» **What to do**:
a: Decide whether each statement below agrees with the water and wastewater rates text. Answer yes or no for each, and quote the words from the text that settle it.
(i) The recommended residential water rate structure has three usage blocks.
(ii) The wastewater base facility charge cost recovery should be set at 35%.
(iii) The general service wastewater kgal charge should be capped at a set level of billed usage.
b: Translate this sentence from the water and wastewater rates text into Spanish: "The general service kgal charge should have no cap on billed usage, and should be 1.2 times greater than the corresponding residential wastewater kgal charge."
c: Extend the water and wastewater rates text past its last sentence.

» **Extract to read**:
Adjusted Test Year Revenues

 

$46,644

 

$21,947

Percent Increase/(Decrease)

 

65.01%

 

148.57%

 

Revenue requirements are shown on Schedule Nos. 3-A and 3-B.
RATES AND CHARGES

Issue 9: 

 Are continuations of the utility’s current rate structures for its water and wastewater systems appropriate in this case, and, if not, what are the appropriate rate structures for the respective systems?

Recommendation

 No.  The utility’s current three-tier inclining block water system rate structure for residential service should be changed to reflect usage blocks of:  a) 0-7,000 gallons (7 kgal); b) 7.001-14 kgal; and c) usage in excess of 14 kgal.  The usage block rate factors should be changed to 1.0, 1.25 and 1.5, respectively, with the post-repression base facility charge (BFC) cost recovery percentage set at 35%.  As the utility has no approved, tariffed water charges for the general service class, staff recommends that the rate structure be based on the traditional BFC/gallonage charge cost recovery methodology, with the kgal charge based on a uniform water kgal charge.  The utility’s current wastewater system rate structure should also be changed to include charges for general service customers, based on the traditional BFC/gallonage charge cost recovery methodology.  The general service kgal charge should have no cap on billed usage, and should be 1.2 times greater than the corresponding residential wastewater kgal charge.  The BFC cost recovery should be set at 60%.  (Lingo)

[Extracted data entries]
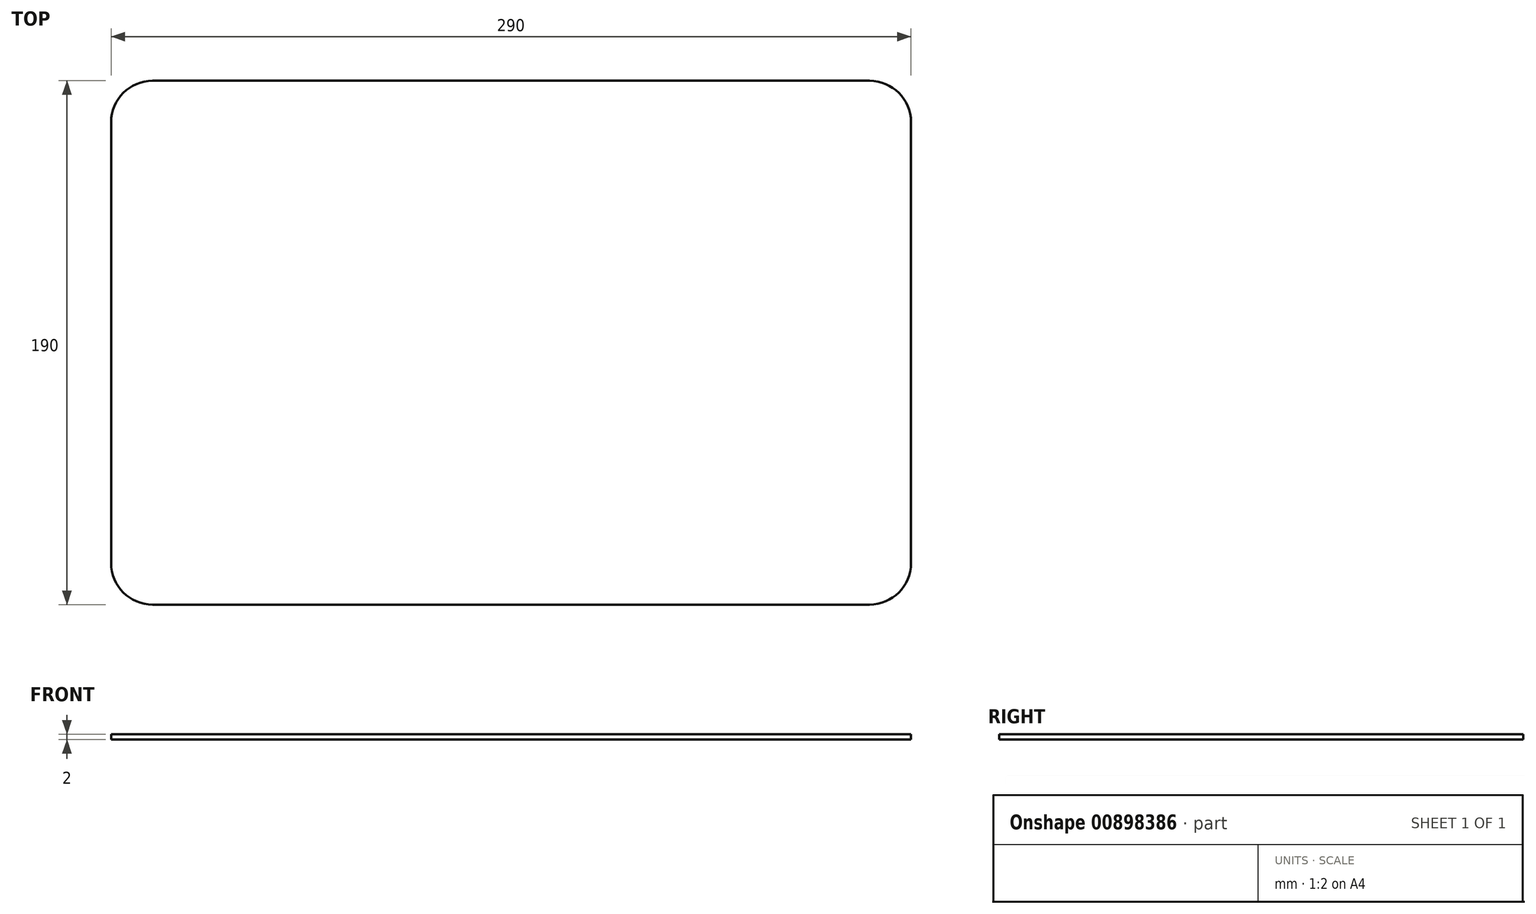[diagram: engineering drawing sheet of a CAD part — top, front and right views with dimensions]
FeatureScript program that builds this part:
annotation { "Feature Type Name" : "Feature", "Feature Type Description" : "" }
export const myFeature = defineFeature(function(context is Context, id is Id, definition is map)
    precondition{}
    {
        {
            var Q0;
            Q0=qCreatedBy(makeId("Top.planeOp"),FACE);
            var sketch = newSketch(context, id + "F0", { "sketchPlane" : qUnion([Q0])});
            skLineSegment(sketch, "E0.bottom", {"start": v(-135, -95) * mm, "end": v(135, -95) * mm});
            skLineSegment(sketch, "E0.top", {"start": v(-130, 95) * mm, "end": v(135, 95) * mm});
            skLineSegment(sketch, "E0.left", {"start": v(-145, -85.71) * mm, "end": v(-145, 80) * mm});
            skLineSegment(sketch, "E0.right", {"start": v(145, -85.71) * mm, "end": v(145, 84.29) * mm});
            skPoint(sketch, "E0.middle", {"position": v(0, 0) * mm});
            skPoint(sketch, "E1.visualSharp", {"position": v(-145, 95) * mm});
            skPoint(sketch, "E2.visualSharp", {"position": v(145, 95) * mm});
            skPoint(sketch, "E3.visualSharp", {"position": v(145, -95) * mm});
            skPoint(sketch, "E4.visualSharp", {"position": v(-145, -95) * mm});
            skLineSegment(sketch, "E5.bottom", {"start": v(-94, 35) * mm, "end": v(-130, 35) * mm});
            skLineSegment(sketch, "E5.top", {"start": v(-94, 85) * mm, "end": v(-130, 85) * mm});
            skLineSegment(sketch, "E5.left", {"start": v(-89, 40) * mm, "end": v(-89, 80) * mm});
            skLineSegment(sketch, "E5.right", {"start": v(-135, 40) * mm, "end": v(-135, 80) * mm});
            skPoint(sketch, "E5.middle", {"position": v(-112, 60) * mm});
            skPoint(sketch, "E6.visualSharp", {"position": v(-135, 85) * mm});
            skArc(sketch, "E6.filletArc", {"start": v(-130, 85) * mm, "mid": v(-133.54, 83.54) * mm, "end": v(-135, 80) * mm});
            skPoint(sketch, "E7.visualSharp", {"position": v(-89, 85) * mm});
            skArc(sketch, "E7.filletArc", {"start": v(-89, 80) * mm, "mid": v(-90.46, 83.54) * mm, "end": v(-94, 85) * mm});
            skPoint(sketch, "E8.visualSharp", {"position": v(-89, 35) * mm});
            skArc(sketch, "E8.filletArc", {"start": v(-94, 35) * mm, "mid": v(-90.46, 36.46) * mm, "end": v(-89, 40) * mm});
            skPoint(sketch, "E9.visualSharp", {"position": v(-135, 35) * mm});
            skArc(sketch, "E9.filletArc", {"start": v(-135, 40) * mm, "mid": v(-133.54, 36.46) * mm, "end": v(-130, 35) * mm});
            skArc(sketch, "E10.0", {"start": v(-130, 95) * mm, "mid": v(-140.6, 90.6) * mm, "end": v(-145, 80) * mm});
            skLineSegment(sketch, "E11", {"start": v(0, 0) * mm, "end": v(0, 193.58) * mm, "construction": true});
            skArc(sketch, "E12.MirrorCS", {"start": v(130, 95) * mm, "mid": v(140.6, 90.6) * mm, "end": v(145, 80) * mm});
            skLineSegment(sketch, "E13", {"start": v(0, 0) * mm, "end": v(78.7, 0) * mm, "construction": true});
            skArc(sketch, "E14.MirrorCS", {"start": v(-130, -95) * mm, "mid": v(-140.6, -90.6) * mm, "end": v(-145, -80) * mm});
            skArc(sketch, "E15.MirrorCS", {"start": v(130, -95) * mm, "mid": v(140.6, -90.6) * mm, "end": v(145, -80) * mm});
            skArc(sketch, "E16.0.1.0", {"start": v(-130, 25) * mm, "mid": v(-133.54, 23.54) * mm, "end": v(-135, 20) * mm});
            skLineSegment(sketch, "E16.0.1.1", {"start": v(-94, 25) * mm, "end": v(-130, 25) * mm});
            skArc(sketch, "E16.0.1.2", {"start": v(-89, 20) * mm, "mid": v(-90.46, 23.54) * mm, "end": v(-94, 25) * mm});
            skLineSegment(sketch, "E16.0.1.3", {"start": v(-89, -20) * mm, "end": v(-89, 20) * mm});
            skArc(sketch, "E16.0.1.4", {"start": v(-94, -25) * mm, "mid": v(-90.46, -23.54) * mm, "end": v(-89, -20) * mm});
            skLineSegment(sketch, "E16.0.1.5", {"start": v(-94, -25) * mm, "end": v(-130, -25) * mm});
            skArc(sketch, "E16.0.1.6", {"start": v(-135, -20) * mm, "mid": v(-133.54, -23.54) * mm, "end": v(-130, -25) * mm});
            skLineSegment(sketch, "E16.0.1.7", {"start": v(-135, -20) * mm, "end": v(-135, 20) * mm});
            skArc(sketch, "E16.0.2.0", {"start": v(-130, -35) * mm, "mid": v(-133.54, -36.46) * mm, "end": v(-135, -40) * mm});
            skLineSegment(sketch, "E16.0.2.1", {"start": v(-94, -35) * mm, "end": v(-130, -35) * mm});
            skArc(sketch, "E16.0.2.2", {"start": v(-89, -40) * mm, "mid": v(-90.46, -36.46) * mm, "end": v(-94, -35) * mm});
            skLineSegment(sketch, "E16.0.2.3", {"start": v(-89, -80) * mm, "end": v(-89, -40) * mm});
            skArc(sketch, "E16.0.2.4", {"start": v(-94, -85) * mm, "mid": v(-90.46, -83.54) * mm, "end": v(-89, -80) * mm});
            skLineSegment(sketch, "E16.0.2.5", {"start": v(-94, -85) * mm, "end": v(-130, -85) * mm});
            skArc(sketch, "E16.0.2.6", {"start": v(-135, -80) * mm, "mid": v(-133.54, -83.54) * mm, "end": v(-130, -85) * mm});
            skLineSegment(sketch, "E16.0.2.7", {"start": v(-135, -80) * mm, "end": v(-135, -40) * mm});
            skArc(sketch, "E16.1.0.0", {"start": v(-74, 85) * mm, "mid": v(-77.54, 83.54) * mm, "end": v(-79, 80) * mm});
            skLineSegment(sketch, "E16.1.0.1", {"start": v(-38, 85) * mm, "end": v(-74, 85) * mm});
            skArc(sketch, "E16.1.0.2", {"start": v(-33, 80) * mm, "mid": v(-34.46, 83.54) * mm, "end": v(-38, 85) * mm});
            skLineSegment(sketch, "E16.1.0.3", {"start": v(-33, 40) * mm, "end": v(-33, 80) * mm});
            skArc(sketch, "E16.1.0.4", {"start": v(-38, 35) * mm, "mid": v(-34.46, 36.46) * mm, "end": v(-33, 40) * mm});
            skLineSegment(sketch, "E16.1.0.5", {"start": v(-38, 35) * mm, "end": v(-74, 35) * mm});
            skArc(sketch, "E16.1.0.6", {"start": v(-79, 40) * mm, "mid": v(-77.54, 36.46) * mm, "end": v(-74, 35) * mm});
            skLineSegment(sketch, "E16.1.0.7", {"start": v(-79, 40) * mm, "end": v(-79, 80) * mm});
            skArc(sketch, "E16.1.1.0", {"start": v(-74, 25) * mm, "mid": v(-77.54, 23.54) * mm, "end": v(-79, 20) * mm});
            skLineSegment(sketch, "E16.1.1.1", {"start": v(-38, 25) * mm, "end": v(-74, 25) * mm});
            skArc(sketch, "E16.1.1.2", {"start": v(-33, 20) * mm, "mid": v(-34.46, 23.54) * mm, "end": v(-38, 25) * mm});
            skLineSegment(sketch, "E16.1.1.3", {"start": v(-33, -20) * mm, "end": v(-33, 20) * mm});
            skArc(sketch, "E16.1.1.4", {"start": v(-38, -25) * mm, "mid": v(-34.46, -23.54) * mm, "end": v(-33, -20) * mm});
            skLineSegment(sketch, "E16.1.1.5", {"start": v(-38, -25) * mm, "end": v(-74, -25) * mm});
            skArc(sketch, "E16.1.1.6", {"start": v(-79, -20) * mm, "mid": v(-77.54, -23.54) * mm, "end": v(-74, -25) * mm});
            skLineSegment(sketch, "E16.1.1.7", {"start": v(-79, -20) * mm, "end": v(-79, 20) * mm});
            skArc(sketch, "E16.1.2.0", {"start": v(-74, -35) * mm, "mid": v(-77.54, -36.46) * mm, "end": v(-79, -40) * mm});
            skLineSegment(sketch, "E16.1.2.1", {"start": v(-38, -35) * mm, "end": v(-74, -35) * mm});
            skArc(sketch, "E16.1.2.2", {"start": v(-33, -40) * mm, "mid": v(-34.46, -36.46) * mm, "end": v(-38, -35) * mm});
            skLineSegment(sketch, "E16.1.2.3", {"start": v(-33, -80) * mm, "end": v(-33, -40) * mm});
            skArc(sketch, "E16.1.2.4", {"start": v(-38, -85) * mm, "mid": v(-34.46, -83.54) * mm, "end": v(-33, -80) * mm});
            skLineSegment(sketch, "E16.1.2.5", {"start": v(-38, -85) * mm, "end": v(-74, -85) * mm});
            skArc(sketch, "E16.1.2.6", {"start": v(-79, -80) * mm, "mid": v(-77.54, -83.54) * mm, "end": v(-74, -85) * mm});
            skLineSegment(sketch, "E16.1.2.7", {"start": v(-79, -80) * mm, "end": v(-79, -40) * mm});
            skArc(sketch, "E16.2.0.0", {"start": v(-18, 85) * mm, "mid": v(-21.54, 83.54) * mm, "end": v(-23, 80) * mm});
            skLineSegment(sketch, "E16.2.0.1", {"start": v(18, 85) * mm, "end": v(-18, 85) * mm});
            skArc(sketch, "E16.2.0.2", {"start": v(23, 80) * mm, "mid": v(21.54, 83.54) * mm, "end": v(18, 85) * mm});
            skLineSegment(sketch, "E16.2.0.3", {"start": v(23, 40) * mm, "end": v(23, 80) * mm});
            skArc(sketch, "E16.2.0.4", {"start": v(18, 35) * mm, "mid": v(21.54, 36.46) * mm, "end": v(23, 40) * mm});
            skLineSegment(sketch, "E16.2.0.5", {"start": v(18, 35) * mm, "end": v(-18, 35) * mm});
            skArc(sketch, "E16.2.0.6", {"start": v(-23, 40) * mm, "mid": v(-21.54, 36.46) * mm, "end": v(-18, 35) * mm});
            skLineSegment(sketch, "E16.2.0.7", {"start": v(-23, 40) * mm, "end": v(-23, 80) * mm});
            skArc(sketch, "E16.2.1.0", {"start": v(-18, 25) * mm, "mid": v(-21.54, 23.54) * mm, "end": v(-23, 20) * mm});
            skLineSegment(sketch, "E16.2.1.1", {"start": v(18, 25) * mm, "end": v(-18, 25) * mm});
            skArc(sketch, "E16.2.1.2", {"start": v(23, 20) * mm, "mid": v(21.54, 23.54) * mm, "end": v(18, 25) * mm});
            skLineSegment(sketch, "E16.2.1.3", {"start": v(23, -20) * mm, "end": v(23, 20) * mm});
            skArc(sketch, "E16.2.1.4", {"start": v(18, -25) * mm, "mid": v(21.54, -23.54) * mm, "end": v(23, -20) * mm});
            skLineSegment(sketch, "E16.2.1.5", {"start": v(18, -25) * mm, "end": v(-18, -25) * mm});
            skArc(sketch, "E16.2.1.6", {"start": v(-23, -20) * mm, "mid": v(-21.54, -23.54) * mm, "end": v(-18, -25) * mm});
            skLineSegment(sketch, "E16.2.1.7", {"start": v(-23, -20) * mm, "end": v(-23, 20) * mm});
            skArc(sketch, "E16.2.2.0", {"start": v(-18, -35) * mm, "mid": v(-21.54, -36.46) * mm, "end": v(-23, -40) * mm});
            skLineSegment(sketch, "E16.2.2.1", {"start": v(18, -35) * mm, "end": v(-18, -35) * mm});
            skArc(sketch, "E16.2.2.2", {"start": v(23, -40) * mm, "mid": v(21.54, -36.46) * mm, "end": v(18, -35) * mm});
            skLineSegment(sketch, "E16.2.2.3", {"start": v(23, -80) * mm, "end": v(23, -40) * mm});
            skArc(sketch, "E16.2.2.4", {"start": v(18, -85) * mm, "mid": v(21.54, -83.54) * mm, "end": v(23, -80) * mm});
            skLineSegment(sketch, "E16.2.2.5", {"start": v(18, -85) * mm, "end": v(-18, -85) * mm});
            skArc(sketch, "E16.2.2.6", {"start": v(-23, -80) * mm, "mid": v(-21.54, -83.54) * mm, "end": v(-18, -85) * mm});
            skLineSegment(sketch, "E16.2.2.7", {"start": v(-23, -80) * mm, "end": v(-23, -40) * mm});
            skArc(sketch, "E16.3.0.0", {"start": v(38, 85) * mm, "mid": v(34.46, 83.54) * mm, "end": v(33, 80) * mm});
            skLineSegment(sketch, "E16.3.0.1", {"start": v(74, 85) * mm, "end": v(38, 85) * mm});
            skArc(sketch, "E16.3.0.2", {"start": v(79, 80) * mm, "mid": v(77.54, 83.54) * mm, "end": v(74, 85) * mm});
            skLineSegment(sketch, "E16.3.0.3", {"start": v(79, 40) * mm, "end": v(79, 80) * mm});
            skArc(sketch, "E16.3.0.4", {"start": v(74, 35) * mm, "mid": v(77.54, 36.46) * mm, "end": v(79, 40) * mm});
            skLineSegment(sketch, "E16.3.0.5", {"start": v(74, 35) * mm, "end": v(38, 35) * mm});
            skArc(sketch, "E16.3.0.6", {"start": v(33, 40) * mm, "mid": v(34.46, 36.46) * mm, "end": v(38, 35) * mm});
            skLineSegment(sketch, "E16.3.0.7", {"start": v(33, 40) * mm, "end": v(33, 80) * mm});
            skArc(sketch, "E16.3.1.0", {"start": v(38, 25) * mm, "mid": v(34.46, 23.54) * mm, "end": v(33, 20) * mm});
            skLineSegment(sketch, "E16.3.1.1", {"start": v(74, 25) * mm, "end": v(38, 25) * mm});
            skArc(sketch, "E16.3.1.2", {"start": v(79, 20) * mm, "mid": v(77.54, 23.54) * mm, "end": v(74, 25) * mm});
            skLineSegment(sketch, "E16.3.1.3", {"start": v(79, -20) * mm, "end": v(79, 20) * mm});
            skArc(sketch, "E16.3.1.4", {"start": v(74, -25) * mm, "mid": v(77.54, -23.54) * mm, "end": v(79, -20) * mm});
            skLineSegment(sketch, "E16.3.1.5", {"start": v(74, -25) * mm, "end": v(38, -25) * mm});
            skArc(sketch, "E16.3.1.6", {"start": v(33, -20) * mm, "mid": v(34.46, -23.54) * mm, "end": v(38, -25) * mm});
            skLineSegment(sketch, "E16.3.1.7", {"start": v(33, -20) * mm, "end": v(33, 20) * mm});
            skArc(sketch, "E16.3.2.0", {"start": v(38, -35) * mm, "mid": v(34.46, -36.46) * mm, "end": v(33, -40) * mm});
            skLineSegment(sketch, "E16.3.2.1", {"start": v(74, -35) * mm, "end": v(38, -35) * mm});
            skArc(sketch, "E16.3.2.2", {"start": v(79, -40) * mm, "mid": v(77.54, -36.46) * mm, "end": v(74, -35) * mm});
            skLineSegment(sketch, "E16.3.2.3", {"start": v(79, -80) * mm, "end": v(79, -40) * mm});
            skArc(sketch, "E16.3.2.4", {"start": v(74, -85) * mm, "mid": v(77.54, -83.54) * mm, "end": v(79, -80) * mm});
            skLineSegment(sketch, "E16.3.2.5", {"start": v(74, -85) * mm, "end": v(38, -85) * mm});
            skArc(sketch, "E16.3.2.6", {"start": v(33, -80) * mm, "mid": v(34.46, -83.54) * mm, "end": v(38, -85) * mm});
            skLineSegment(sketch, "E16.3.2.7", {"start": v(33, -80) * mm, "end": v(33, -40) * mm});
            skArc(sketch, "E16.4.0.0", {"start": v(94, 85) * mm, "mid": v(90.46, 83.54) * mm, "end": v(89, 80) * mm});
            skLineSegment(sketch, "E16.4.0.1", {"start": v(130, 85) * mm, "end": v(94, 85) * mm});
            skArc(sketch, "E16.4.0.2", {"start": v(135, 80) * mm, "mid": v(133.54, 83.54) * mm, "end": v(130, 85) * mm});
            skLineSegment(sketch, "E16.4.0.3", {"start": v(135, 40) * mm, "end": v(135, 80) * mm});
            skArc(sketch, "E16.4.0.4", {"start": v(130, 35) * mm, "mid": v(133.54, 36.46) * mm, "end": v(135, 40) * mm});
            skLineSegment(sketch, "E16.4.0.5", {"start": v(130, 35) * mm, "end": v(94, 35) * mm});
            skArc(sketch, "E16.4.0.6", {"start": v(89, 40) * mm, "mid": v(90.46, 36.46) * mm, "end": v(94, 35) * mm});
            skLineSegment(sketch, "E16.4.0.7", {"start": v(89, 40) * mm, "end": v(89, 80) * mm});
            skArc(sketch, "E16.4.1.0", {"start": v(94, 25) * mm, "mid": v(90.46, 23.54) * mm, "end": v(89, 20) * mm});
            skLineSegment(sketch, "E16.4.1.1", {"start": v(130, 25) * mm, "end": v(94, 25) * mm});
            skArc(sketch, "E16.4.1.2", {"start": v(135, 20) * mm, "mid": v(133.54, 23.54) * mm, "end": v(130, 25) * mm});
            skLineSegment(sketch, "E16.4.1.3", {"start": v(135, -20) * mm, "end": v(135, 20) * mm});
            skArc(sketch, "E16.4.1.4", {"start": v(130, -25) * mm, "mid": v(133.54, -23.54) * mm, "end": v(135, -20) * mm});
            skLineSegment(sketch, "E16.4.1.5", {"start": v(130, -25) * mm, "end": v(94, -25) * mm});
            skArc(sketch, "E16.4.1.6", {"start": v(89, -20) * mm, "mid": v(90.46, -23.54) * mm, "end": v(94, -25) * mm});
            skLineSegment(sketch, "E16.4.1.7", {"start": v(89, -20) * mm, "end": v(89, 20) * mm});
            skArc(sketch, "E16.4.2.0", {"start": v(94, -35) * mm, "mid": v(90.46, -36.46) * mm, "end": v(89, -40) * mm});
            skLineSegment(sketch, "E16.4.2.1", {"start": v(130, -35) * mm, "end": v(94, -35) * mm});
            skArc(sketch, "E16.4.2.2", {"start": v(135, -40) * mm, "mid": v(133.54, -36.46) * mm, "end": v(130, -35) * mm});
            skLineSegment(sketch, "E16.4.2.3", {"start": v(135, -80) * mm, "end": v(135, -40) * mm});
            skArc(sketch, "E16.4.2.4", {"start": v(130, -85) * mm, "mid": v(133.54, -83.54) * mm, "end": v(135, -80) * mm});
            skLineSegment(sketch, "E16.4.2.5", {"start": v(130, -85) * mm, "end": v(94, -85) * mm});
            skArc(sketch, "E16.4.2.6", {"start": v(89, -80) * mm, "mid": v(90.46, -83.54) * mm, "end": v(94, -85) * mm});
            skLineSegment(sketch, "E16.4.2.7", {"start": v(89, -80) * mm, "end": v(89, -40) * mm});
            skLineSegment(sketch, "E16.direction1", {"start": v(-130, 35) * mm, "end": v(-74, 35) * mm, "construction": true});
            skLineSegment(sketch, "E16.direction2", {"start": v(-130, 35) * mm, "end": v(-130, -25) * mm, "construction": true});
            skSolve(sketch);
        }
        {
            var Q0;
            Q0=makeQuery(id+"F0.imprint","IMPRINT",FACE,{"disambiguationData":[TD([[makeQuery(id+"F0.imprint","IMPRINT",EDGE,{"derivedFrom":sQuery(id+"F0.wireOp",EDGE,"E5.bottom")}),1.0]])]});
            var Q1;
            Q1=makeQuery(id+"F0.imprint","IMPRINT",FACE,{"disambiguationData":[TD([[makeQuery(id+"F0.imprint","IMPRINT",EDGE,{"derivedFrom":sQuery(id+"F0.wireOp",EDGE,"E16.4.2.0")}),1.0]])]});
            var Q2;
            Q2=makeQuery(id+"F0.imprint","IMPRINT",FACE,{"disambiguationData":[TD([[makeQuery(id+"F0.imprint","IMPRINT",EDGE,{"derivedFrom":sQuery(id+"F0.wireOp",EDGE,"E16.3.2.0")}),1.0]])]});
            var Q3;
            Q3=makeQuery(id+"F0.imprint","IMPRINT",FACE,{"disambiguationData":[TD([[makeQuery(id+"F0.imprint","IMPRINT",EDGE,{"derivedFrom":sQuery(id+"F0.wireOp",EDGE,"E16.4.1.0")}),1.0]])]});
            var Q4;
            Q4=makeQuery(id+"F0.imprint","IMPRINT",FACE,{"disambiguationData":[TD([[makeQuery(id+"F0.imprint","IMPRINT",EDGE,{"derivedFrom":sQuery(id+"F0.wireOp",EDGE,"E16.3.1.0")}),1.0]])]});
            var Q5;
            Q5=makeQuery(id+"F0.imprint","IMPRINT",FACE,{"disambiguationData":[TD([[makeQuery(id+"F0.imprint","IMPRINT",EDGE,{"derivedFrom":sQuery(id+"F0.wireOp",EDGE,"E16.4.0.0")}),1.0]])]});
            var Q6;
            Q6=makeQuery(id+"F0.imprint","IMPRINT",FACE,{"disambiguationData":[TD([[makeQuery(id+"F0.imprint","IMPRINT",EDGE,{"derivedFrom":sQuery(id+"F0.wireOp",EDGE,"E16.3.0.0")}),1.0]])]});
            var Q7;
            Q7=makeQuery(id+"F0.imprint","IMPRINT",FACE,{"disambiguationData":[TD([[makeQuery(id+"F0.imprint","IMPRINT",EDGE,{"derivedFrom":sQuery(id+"F0.wireOp",EDGE,"E16.2.0.0")}),1.0]])]});
            var Q8;
            Q8=makeQuery(id+"F0.imprint","IMPRINT",FACE,{"disambiguationData":[TD([[makeQuery(id+"F0.imprint","IMPRINT",EDGE,{"derivedFrom":sQuery(id+"F0.wireOp",EDGE,"E16.2.1.0")}),1.0]])]});
            var Q9;
            Q9=makeQuery(id+"F0.imprint","IMPRINT",FACE,{"disambiguationData":[TD([[makeQuery(id+"F0.imprint","IMPRINT",EDGE,{"derivedFrom":sQuery(id+"F0.wireOp",EDGE,"E16.1.2.0")}),1.0]])]});
            var Q10;
            Q10=makeQuery(id+"F0.imprint","IMPRINT",FACE,{"disambiguationData":[TD([[makeQuery(id+"F0.imprint","IMPRINT",EDGE,{"derivedFrom":sQuery(id+"F0.wireOp",EDGE,"E16.1.1.0")}),1.0]])]});
            var Q11;
            Q11=makeQuery(id+"F0.imprint","IMPRINT",FACE,{"disambiguationData":[TD([[makeQuery(id+"F0.imprint","IMPRINT",EDGE,{"derivedFrom":sQuery(id+"F0.wireOp",EDGE,"E16.1.0.0")}),1.0]])]});
            var Q12;
            Q12=makeQuery(id+"F0.imprint","IMPRINT",FACE,{"disambiguationData":[TD([[makeQuery(id+"F0.imprint","IMPRINT",EDGE,{"derivedFrom":sQuery(id+"F0.wireOp",EDGE,"E5.bottom")}),-1.0]])]});
            var Q13;
            Q13=makeQuery(id+"F0.imprint","IMPRINT",FACE,{"disambiguationData":[TD([[makeQuery(id+"F0.imprint","IMPRINT",EDGE,{"derivedFrom":sQuery(id+"F0.wireOp",EDGE,"E16.0.1.0")}),1.0]])]});
            var Q14;
            Q14=makeQuery(id+"F0.imprint","IMPRINT",FACE,{"disambiguationData":[TD([[makeQuery(id+"F0.imprint","IMPRINT",EDGE,{"derivedFrom":sQuery(id+"F0.wireOp",EDGE,"E16.0.2.0")}),1.0]])]});
            var Q15;
            Q15=makeQuery(id+"F0.imprint","IMPRINT",FACE,{"disambiguationData":[TD([[makeQuery(id+"F0.imprint","IMPRINT",EDGE,{"derivedFrom":sQuery(id+"F0.wireOp",EDGE,"E16.2.2.0")}),1.0]])]});
            extrude(context, id + "F1", {"entities" : qUnion([Q0, Q1, Q2, Q3, Q4, Q5, Q6, Q7, Q8, Q9, Q10, Q11, Q12, Q13, Q14, Q15]), "depth" : 2 * mm, "offsetDistance" : 25 * mm});
        }
    });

» **Answers provided**:
a:
(i) Yes: "usage blocks of:  a) 0-7,000 gallons (7 kgal); b) 7.001-14 kgal; and c) usage in excess of 14 kgal"
(ii) No: "The BFC cost recovery should be set at 60%."
(iii) No: "The general service kgal charge should have no cap on billed usage"

b: El cargo por kgal del servicio general no debe tener ningún límite sobre el consumo facturado y debe ser 1,2 veces mayor que el cargo por kgal correspondiente de aguas residuales residenciales.

c:
 

Staff Analysis

 Staff’s analysis and recommendations on this issue are contained on Attachment B. 

 


Issue 10: 

 Are adjustments to reflect repression of consumption due to the price changes and changes in rate structure appropriate in this case, and, if so, what are the appropriate repression adjustments for the water and wastewater systems?

Recommendation

 Yes, repression adjustments are appropriate for both the water and wastewater systems.  Residential consumption should be reduced by 11.9%, resulting in a consumption reduction of approximately 817.2 kgal.  The resulting total water consumption for ratesetting is 6,165.5 kgal.  Residential wastewater usage, capped at 10 kgal, should be reduced by 7.2%, resulting in a consumption reduction of approximately 504.7 kgal.  The resulting total wastewater consumption for ratesetting is 4,964.9 kgal.  In order to monitor the effects of both the changes in rate structures and revenues, the utility should prepare monthly reports for the water and wastewater systems, detailing the number of bills rendered, the consumption billed by usage block, and the revenues billed.  These reports should be provided to staff.  In addition, these reports should be prepared, by customer class and meter size, on a quarterly basis for a period of two years, beginning the first billing period after the approved rates go into effect.  (Lingo)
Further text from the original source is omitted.